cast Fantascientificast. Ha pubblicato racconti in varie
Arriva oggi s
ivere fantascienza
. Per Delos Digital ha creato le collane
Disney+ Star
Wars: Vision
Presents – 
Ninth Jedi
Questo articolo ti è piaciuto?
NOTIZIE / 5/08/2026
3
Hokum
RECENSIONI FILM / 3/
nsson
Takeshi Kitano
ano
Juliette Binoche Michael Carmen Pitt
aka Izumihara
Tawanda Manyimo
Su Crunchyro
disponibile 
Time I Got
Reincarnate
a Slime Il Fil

Task to complete: The assignment is to restate, word for word, each line from the one containing "Disney+ Star" through the final line of the material above.

Response to this exercise:
Disney+ Star
Wars: Vision
Presents – 
Ninth Jedi
Questo articolo ti è piaciuto?
NOTIZIE / 5/08/2026
3
Hokum
RECENSIONI FILM / 3/
nsson
Takeshi Kitano
ano
Juliette Binoche Michael Carmen Pitt
aka Izumihara
Tawanda Manyimo
Su Crunchyro
disponibile 
Time I Got
Reincarnate
a Slime Il Fil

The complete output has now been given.